With the pictures excluded, reproduce all of the data exactly.
DATA SHOWN Block Start
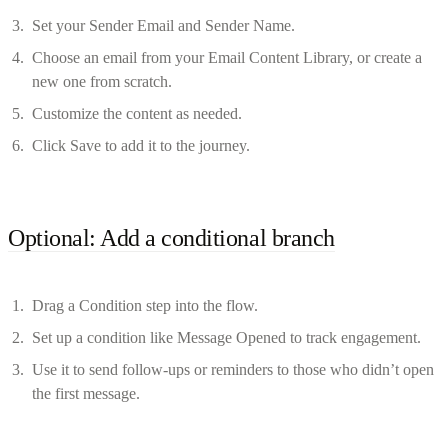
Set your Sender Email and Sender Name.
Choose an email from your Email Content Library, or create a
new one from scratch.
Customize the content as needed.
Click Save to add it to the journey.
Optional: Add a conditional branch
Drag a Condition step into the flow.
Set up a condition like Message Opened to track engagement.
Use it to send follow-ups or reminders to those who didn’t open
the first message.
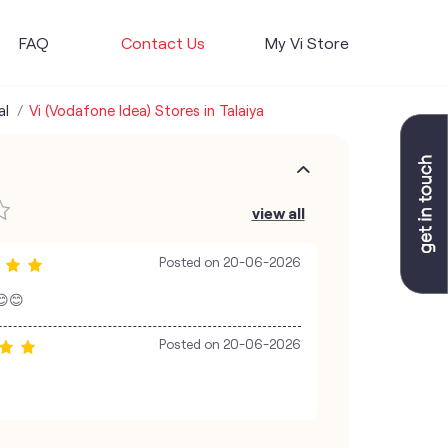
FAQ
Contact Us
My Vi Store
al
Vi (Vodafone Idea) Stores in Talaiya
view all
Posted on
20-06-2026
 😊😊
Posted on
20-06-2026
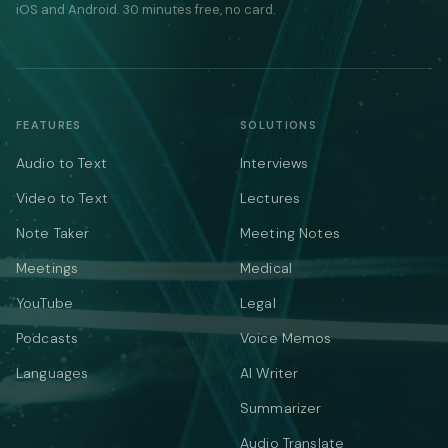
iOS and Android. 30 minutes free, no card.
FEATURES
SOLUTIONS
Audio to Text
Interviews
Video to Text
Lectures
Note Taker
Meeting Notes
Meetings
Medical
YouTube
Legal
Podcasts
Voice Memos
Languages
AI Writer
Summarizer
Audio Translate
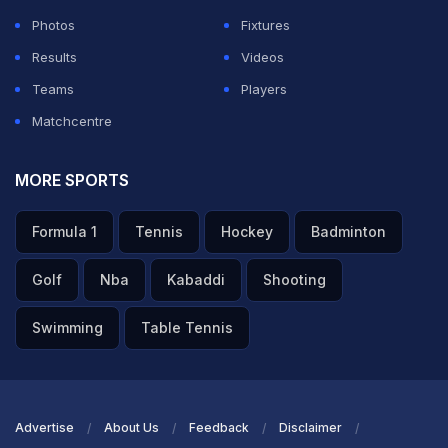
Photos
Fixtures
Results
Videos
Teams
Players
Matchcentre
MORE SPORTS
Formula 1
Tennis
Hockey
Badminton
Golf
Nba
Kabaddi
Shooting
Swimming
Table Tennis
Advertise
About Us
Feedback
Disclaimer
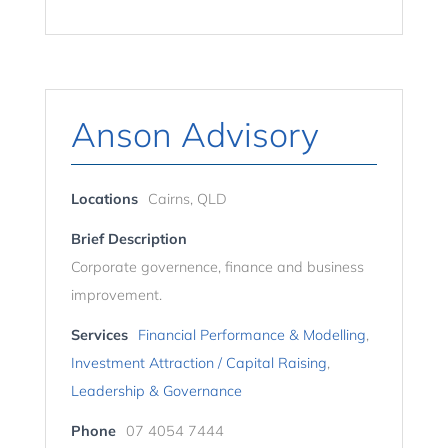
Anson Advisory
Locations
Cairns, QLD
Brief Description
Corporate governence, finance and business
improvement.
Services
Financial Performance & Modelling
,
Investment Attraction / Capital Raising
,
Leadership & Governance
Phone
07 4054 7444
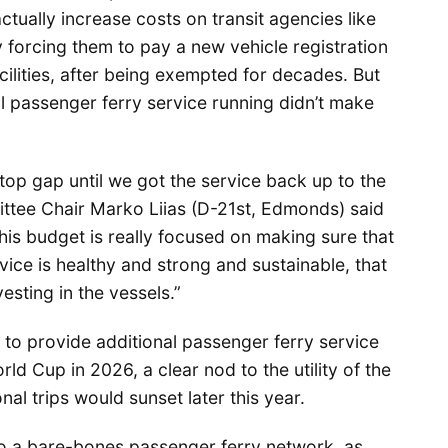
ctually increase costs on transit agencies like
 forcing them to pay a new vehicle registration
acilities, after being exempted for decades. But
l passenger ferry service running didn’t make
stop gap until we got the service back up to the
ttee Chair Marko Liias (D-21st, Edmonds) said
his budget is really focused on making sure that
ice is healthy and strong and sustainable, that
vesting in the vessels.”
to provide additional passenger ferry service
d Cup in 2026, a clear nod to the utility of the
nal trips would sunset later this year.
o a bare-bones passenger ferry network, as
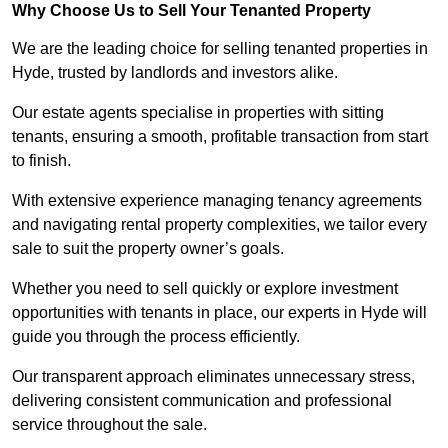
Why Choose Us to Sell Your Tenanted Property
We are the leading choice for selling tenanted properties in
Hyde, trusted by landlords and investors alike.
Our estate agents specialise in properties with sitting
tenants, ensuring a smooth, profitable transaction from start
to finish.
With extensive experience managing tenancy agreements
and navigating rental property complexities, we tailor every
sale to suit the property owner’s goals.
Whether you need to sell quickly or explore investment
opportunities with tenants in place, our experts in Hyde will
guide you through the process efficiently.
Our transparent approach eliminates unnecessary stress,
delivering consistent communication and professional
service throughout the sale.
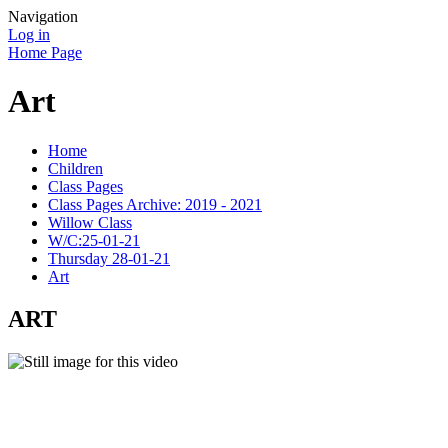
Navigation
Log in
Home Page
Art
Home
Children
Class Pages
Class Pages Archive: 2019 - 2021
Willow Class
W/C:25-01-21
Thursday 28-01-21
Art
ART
DATA SHOWN Block End
_EXERCISE OUTPUT_
Set your Sender Email and Sender Name.
Choose an email from your Email Content Library, or create a
new one from scratch.
Customize the content as needed.
Click Save to add it to the journey.
Optional: Add a conditional branch
Drag a Condition step into the flow.
Set up a condition like Message Opened to track engagement.
Use it to send follow-ups or reminders to those who didn’t open
the first message.
FAQ
Contact Us
My Vi Store
al
Vi (Vodafone Idea) Stores in Talaiya
view all
Posted on
20-06-2026
 😊😊
Posted on
20-06-2026
iOS and Android. 30 minutes free, no card.
FEATURES
SOLUTIONS
Audio to Text
Interviews
Video to Text
Lectures
Note Taker
Meeting Notes
Meetings
Medical
YouTube
Legal
Podcasts
Voice Memos
Languages
AI Writer
Summarizer
Audio Translate
Photos
Fixtures
Results
Videos
Teams
Players
Matchcentre
MORE SPORTS
Formula 1
Tennis
Hockey
Badminton
Golf
Nba
Kabaddi
Shooting
Swimming
Table Tennis
Advertise
About Us
Feedback
Disclaimer
Anson Advisory
Locations
Cairns, QLD
Brief Description
Corporate governence, finance and business
improvement.
Services
Financial Performance & Modelling
,
Investment Attraction / Capital Raising
,
Leadership & Governance
Phone
07 4054 7444
ctually increase costs on transit agencies like
 forcing them to pay a new vehicle registration
acilities, after being exempted for decades. But
l passenger ferry service running didn’t make
stop gap until we got the service back up to the
ttee Chair Marko Liias (D-21st, Edmonds) said
his budget is really focused on making sure that
ice is healthy and strong and sustainable, that
vesting in the vessels.”
to provide additional passenger ferry service
d Cup in 2026, a clear nod to the utility of the
nal trips would sunset later this year.
o a bare-bones passenger ferry network, as
Why Choose Us to Sell Your Tenanted Property
We are the leading choice for selling tenanted properties in
Hyde, trusted by landlords and investors alike.
Our estate agents specialise in properties with sitting
tenants, ensuring a smooth, profitable transaction from start
to finish.
With extensive experience managing tenancy agreements
and navigating rental property complexities, we tailor every
sale to suit the property owner’s goals.
Whether you need to sell quickly or explore investment
opportunities with tenants in place, our experts in Hyde will
guide you through the process efficiently.
Our transparent approach eliminates unnecessary stress,
delivering consistent communication and professional
service throughout the sale.
Navigation
Log in
Home Page
Art
Home
Children
Class Pages
Class Pages Archive: 2019 - 2021
Willow Class
W/C:25-01-21
Thursday 28-01-21
Art
ART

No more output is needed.